* [EXERCISE INSTRUCTIONS]
Which lines in the records below include the word "dial"? Report each of them in full.

* [INPUT DATA]

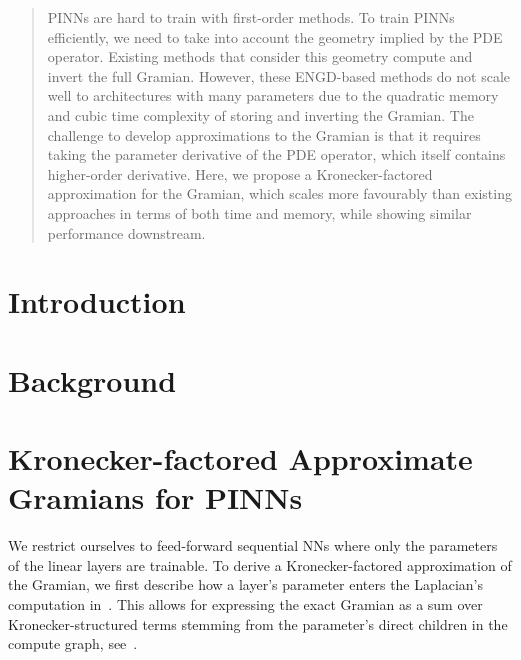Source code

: \documentclass{article}
\begin{document}
\maketitle

\begin{abstract}
  PINNs are hard to train with first-order methods.
  To train PINNs efficiently, we need to take into account the geometry implied by the PDE operator.
  Existing methods that consider this geometry compute and invert the full Gramian.
  However, these ENGD-based methods do not scale well to architectures with many parameters due to the quadratic memory and cubic time complexity of storing and inverting the Gramian.
  The challenge to develop approximations to the Gramian is that it requires taking the parameter derivative of the PDE operator, which itself contains higher-order derivative.
  Here, we propose a Kronecker-factored approximation for the Gramian, which scales more favourably than existing approaches in terms of both time and memory, while showing similar performance downstream.
\end{abstract}


\section{Introduction}



\section{Background}





\section{Kronecker-factored Approximate Gramians for PINNs}

We restrict ourselves to feed-forward sequential NNs where only the parameters of the linear layers are trainable.
To derive a Kronecker-factored approximation of the Gramian, we first describe how a layer's parameter enters the Laplacian's computation in~.
This allows for expressing the exact Gramian as a sum over Kronecker-structured terms stemming from the parameter's direct children in the compute graph, see~.
\end{document}
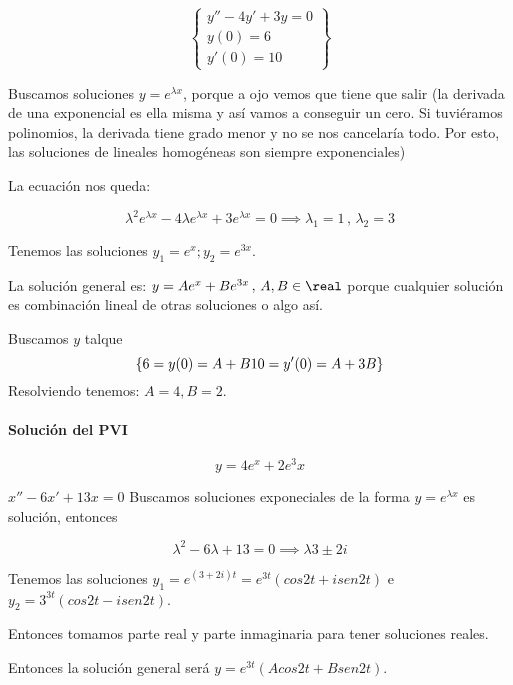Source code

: \documentclass[nochap]{apuntes}
\begin{document}
\begin{problem}[4]
\[\left\{\begin{matrix}y''-4y'+3y=0\\y(0)=6\\y'(0)=10\end{matrix}\right\}\]

\solution

Buscamos soluciones $y=e^{\lambda x}$, porque a ojo vemos que tiene que salir (la derivada de una exponencial es ella misma y así vamos a conseguir un cero. Si tuviéramos polinomios, la derivada tiene grado menor y no se nos cancelaría todo. Por esto, las soluciones de lineales homogéneas son siempre exponenciales)

La ecuación nos queda:

\[\lambda^2e^{\lambda x} - 4\lambda e^{\lambda x} + 3e^{\lambda x} = 0 \implies \lambda_1 = 1\,,\,\lambda_2=3\]


Tenemos las soluciones $y_1 = e^x;y_2=e^{3x}$.

La solución general es:
$y= Ae^x+Be^{3x}\,,\, A,B\in\real$ porque cualquier solución es combinación lineal de otras soluciones o algo así.

Buscamos $y$ talque
\[\left\{
6=y(0) = A+B\\10=y'(0)=A+3B
\right\}\]
Resolviendo tenemos: $A=4,B=2$.

\paragraph{Solución del PVI}
\[y=4e^x+2e^3x\]

\end{problem}
\begin{problem}[4'5]
$x''-6x'+13x=0$
\solution
Buscamos soluciones exponeciales de la forma $y=e^{\lambda x}$ es solución, entonces 

\[\lambda^2 - 6\lambda + 13 = 0 \implies \lambda3\pm2i\]

Tenemos las soluciones $y_1 = e^{(3+2i)t} = e^{3t}(cos2t+isen2t)$ e $y_2=3^{3t}(cos2t - isen2t)$.

Entonces tomamos parte real y parte inmaginaria para tener soluciones reales.

Entonces la solución general será $y=e^{3t}(Acos2t + Bsen2t)$.
\end{problem}
\end{document}
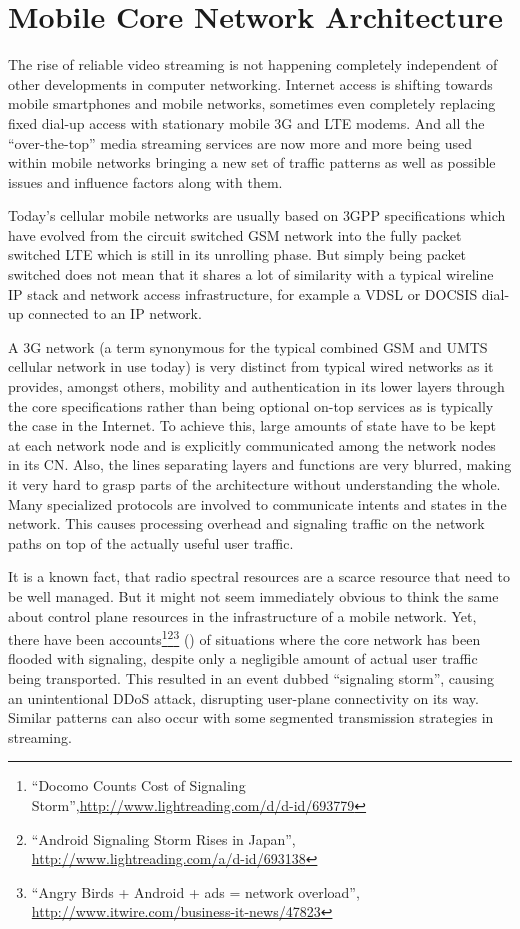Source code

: \chapter{Mobile Core Network Architecture}
\label{chap:mobilenets}

The rise of reliable video streaming is not happening completely independent of other developments in computer networking. Internet access is shifting towards mobile smartphones and mobile networks, sometimes even completely replacing fixed dial-up access  with stationary mobile \gls{3G} and \gls{LTE} modems. And all the ``over-the-top'' media streaming services are now more and more being used within mobile networks bringing a new set of traffic patterns as well as possible issues and influence factors along with them.

Today's cellular mobile networks are usually based on \gls{3GPP} specifications which have evolved from the circuit switched \gls{GSM} network into the fully packet switched \gls{LTE} which is still in its unrolling phase. But simply being packet switched does not mean that it shares a lot of similarity with a typical wireline \gls{IP} stack and network access infrastructure, for example a \gls{VDSL} or \gls{DOCSIS} dial-up connected to an \gls{IP} network. 

A \gls{3G} network (a term synonymous for the typical combined \gls{GSM} and \gls{UMTS} cellular network in use today) is very distinct from typical wired networks as it provides, amongst others, mobility and authentication in its lower layers through the core specifications rather than being optional on-top services as is typically the case in the Internet. To achieve this, large amounts of state have to be kept at each network node and is explicitly communicated among the network nodes in its \gls{CN}. Also, the lines separating layers and functions are very blurred, making it very hard to grasp parts of the architecture without understanding the whole. Many specialized protocols are involved to communicate intents and states in the network. This causes processing overhead and signaling traffic on the network paths on top of the actually useful user traffic. 

It is a known fact, that radio spectral resources are a scarce resource that need to be well managed. But it might not seem immediately obvious to think the same about control plane resources in the infrastructure of a mobile network. Yet, there have been accounts\footnote{``Docomo Counts Cost of Signaling Storm'',\url{http://www.lightreading.com/d/d-id/693779}}\footnote{``Android Signaling Storm Rises in Japan'', \url{http://www.lightreading.com/a/d-id/693138}}\footnote{``Angry Birds + Android + ads = network overload'', \url{http://www.itwire.com/business-it-news/47823}} (\cite{huawei2011storm}) of situations where the core network has been flooded with signaling, despite only a negligible amount of actual user traffic being transported. This resulted in an event dubbed ``signaling storm'', causing an unintentional \gls{DDoS} attack, disrupting user-plane connectivity on its way. Similar patterns can also occur with some segmented transmission strategies in streaming.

* [EXERCISE RESULT]
The rise of reliable video streaming is not happening completely independent of other developments in computer networking. Internet access is shifting towards mobile smartphones and mobile networks, sometimes even completely replacing fixed dial-up access  with stationary mobile \gls{3G} and \gls{LTE} modems. And all the ``over-the-top'' media streaming services are now more and more being used within mobile networks bringing a new set of traffic patterns as well as possible issues and influence factors along with them.
Today's cellular mobile networks are usually based on \gls{3GPP} specifications which have evolved from the circuit switched \gls{GSM} network into the fully packet switched \gls{LTE} which is still in its unrolling phase. But simply being packet switched does not mean that it shares a lot of similarity with a typical wireline \gls{IP} stack and network access infrastructure, for example a \gls{VDSL} or \gls{DOCSIS} dial-up connected to an \gls{IP} network. 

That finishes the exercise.